Mr. Seward to Mr. Adams.
Sir: I have the honor to acknowledge the receipt of your despatch of January 21, which is accompanied by a copy of the note you addressed to Earl Russell on the 19th of that month in execution of the instructions conveyed in my despatch to you of the 20th of December last, No. 789.
[Page 132]Your proceedings thus reported to this department are fully approved.

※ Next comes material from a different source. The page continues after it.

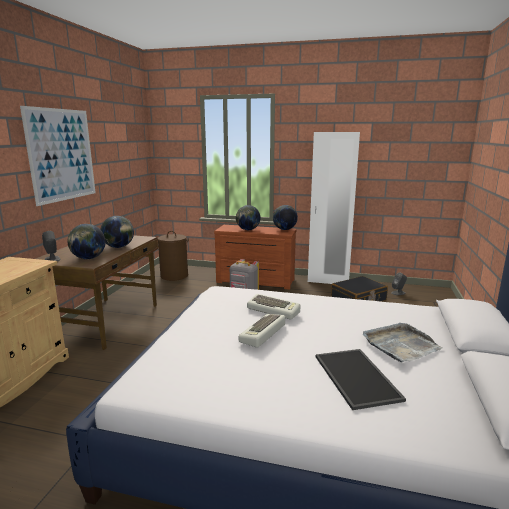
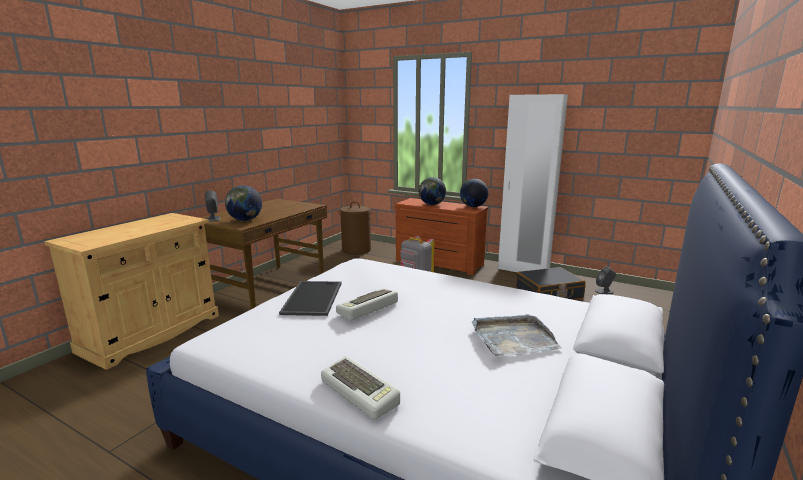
camera: 15 degrees right, 0 degrees up
picture [20,106,96,206] -> none
globe [100,216,134,248] -> none
keyboard [247,294,300,320] -> keyboard moved to [321,356,400,419]
tray [316,349,406,410] -> tray moved to [279,281,342,316]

With reference to the Canadian reciprocity question, you are authorized to say that nothing could be more foreign from the purpose or the desire of the President than to hold up the difficulties which are arising in regard to that question with any view of mere demonstration. Discontent with the operation of that treaty, the argument of the need to economize revenue, the soreness produced by the co-operation of British subjects in the British islands, and more especially of British subjects in the provinces adjacent to the United States in the slave insurrection, have had the effect to bring on legislative agitation of the question which the President would willingly have averted until a later and more convenient season. Every day opposition to the treaty seems to be gaining strength. I have been less free and full in my explanations to you on this subject than I have in my communications with Lord Lyons, for the reason that his presence here would enable him to weigh such representations as I have found it necessary to make with more candor than I could expect for them at London. I think his lordship will have prepared the way for your representations on the subject to Earl Russell. It is not, however, my purpose to control your action upon the subject, or to limit you in the exercise of your discretion as to the time and manner in which they shall be made.
I am, sir, your obedient servant,
Charles Francis Adams, Esq., &c., &c., London.